Kamis, 29 Februari 2024

Tolak Usulan UMK 2024, Buruh Jepara Ancam Geruduk Pj Bupati

Faqih Mansur Hidayat
Senin, 20 November 2023 16:48:00
Para buruh FSPMI Jepara Raya mengawal rapat dewan pengupahan di Setda Jepara. (Murianews/Faqih Mansyur Hidayat)

Murianews, Jepara – Buruh Jepara, di Kabupaten Jepara, Jawa Tengah mengancam akan menggeruduk Pj Bupati Jepara. Mereka menolak rekomendasi dewan pengupahan terkait nominal UMK 2024 (Upah Minimum Kabupaten) Jepara. 
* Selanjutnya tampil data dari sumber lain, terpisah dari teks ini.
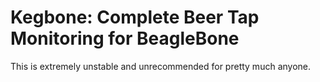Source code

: # Kegbone: Complete Beer Tap Monitoring for BeagleBone

This is extremely unstable and unrecommended for pretty much anyone.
Yopy Priambudi, Ketua Konsulat Cabang Federasi Serikat Pekerja Metal Indonesia (KC FSPMI) Jepara Raya menolak formulasi rumus yang dipakai dewan pengupahan. Kenaikan UMK yang diusulkan didasarkan pada Peraturan Pemerintah (PP) Nomor 51 Tahun 2023 tentang Perubahan atas PP Nomor 36 Tahun 2021 tentang Pengupahan.

Data yang digunakan pada formula perhitungan upah minimum itu terdiri dari UMK 2023, inflasi berjalan 2,49 persen dan pertumbuhan ekonomi 5,95 persen. Dengan formulasi itu, Jepara menggunakan rekomendasi nilai alfa sebesar 0,30.

Sehingga kenaikan UMK 2024 direkomendasikan sebesar Rp97.154,79 atau naik 4,3 persen dibanding UMK tahun ini. Sehingga kenaikannya dari Rp2.272.626,63 menjadi Rp2.369.782.

“Kami tidak sepakat. Karena PP 51 tahun 2023 dipakai pemerintah dan Apindo,” tegas Yopi kepada Murianews.com, Senin (20/11/2023).

Yopi melihat, dalam rapat itu terjadi perbedaan pandangan terkait alfa. Menurutnya, tidak semua hitungan versi pekerja terwakili. Pihaknya mengusulkan agar alfa itu diganti dengan survei Kebutuhan Hidup Layak (KHL).

Formulasi rumusnya yaitu UMK 2024 = UMK 2023 + {UMK 2023 X (Inflasi + Pertumbuhan Ekonomi Provinsi Kwartal II atau PE + % KHL)}. Formulasi ini dinilai lebih memihak pada para buruh.

Dari kajian dan survei yang dilakukan FSPMI, inflasi Year on Year 2,49 %, Pertumbuhan Ekonomi Jateng Triwulan II 5,95 %, UMK Jepara 2023 Rp2.272.627 dan KHL tahun 2023 sebesar Rp2.891.536,91 atau naik 27,23 %.

“Sehingga, mestinya UMK 2024 naik menjadi Rp 3.083.272,55,” sebut Yopy.

Yopy masih berharap agar Pj Bupati Jepara Edy Supriyanta dalam membuat berita acara memperhatikan suara buruh. Pihaknya juga meminta agar ada win win solution dari kebijakan yang diambil Edy.

“Kalau Pak Pj Bupati Jepara mengeluarkan angka sesuai dewan pengupahan dan Apindo, kita akan geruduk kantor bupati ini. Karena tidak sesuai dengan harapan kawan-kawan pekerja di Kabupaten Jepara,” tegas Yopy.

Terpisah, Wahyu Khoiruzzaman, selaku Anggota dewan pengupahan dan Ketua Bidang Pengupahan Apindo Jepara menegaskan, Apindo berprinsip tetap mengacu pada regulasi yang ada. Terutama PP 51 tahun 2023.

Wahyu mengungkapkan, sebenarnya Apindo berharap dalam rumus yang ada yakni alfa pada 0,1. Tetapi dari pemerintah kabupaten Jepara melalui kajiannya, level alfa yang dipakai 0,3 atau dimaksimalkan.

“Melalui banyak pertimbangan, kami bisa menerima. Sehingga kenaikan muncul diangka 4,3 persen,” pungkas Wahyu.